Brief:
Lay out the lines below as a Markdown table with two columns, Row and Entry, numbering each row and skipping any blank lines. Leave the pictures out of the table.

Data to process:
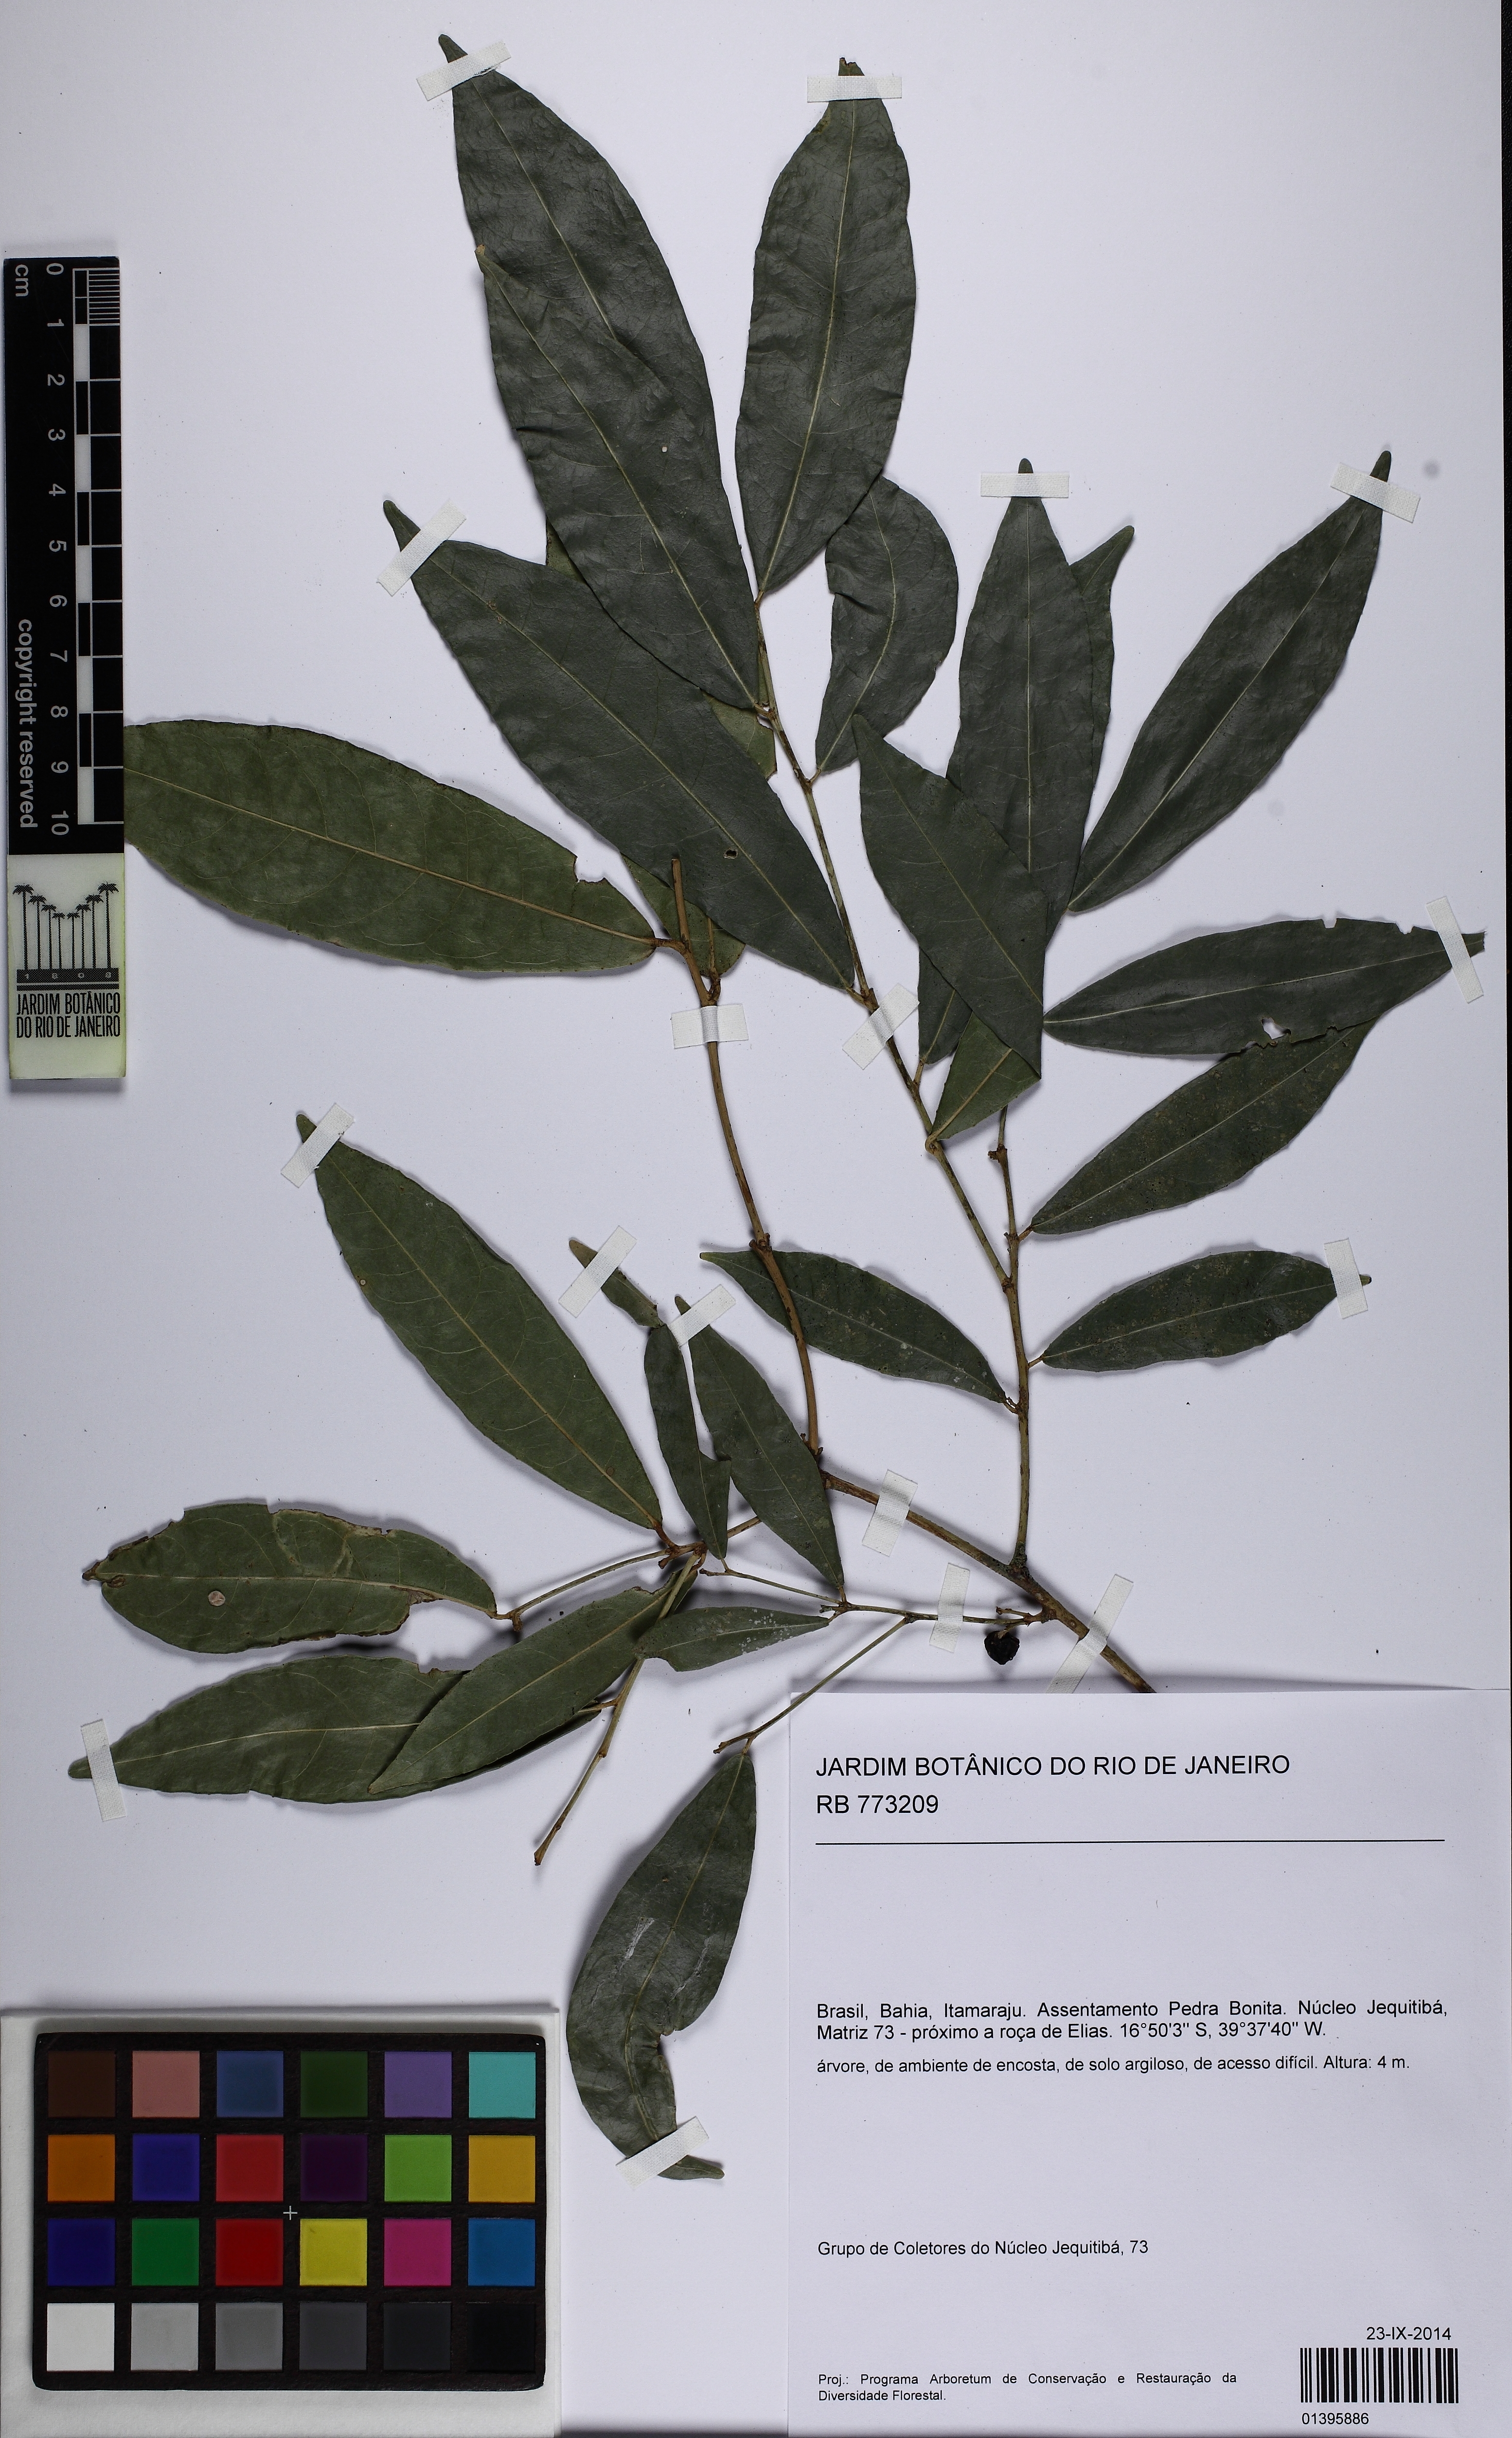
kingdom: Plantae
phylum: Tracheophyta
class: Magnoliopsida
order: Malpighiales
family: Euphorbiaceae
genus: Gymnanthes
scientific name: Gymnanthes glabrata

Exercise solution:
| Row | Entry |
|---|---|
| 1 | kingdom: Plantae |
| 2 | phylum: Tracheophyta |
| 3 | class: Magnoliopsida |
| 4 | order: Malpighiales |
| 5 | family: Euphorbiaceae |
| 6 | genus: Gymnanthes |
| 7 | scientific name: Gymnanthes glabrata |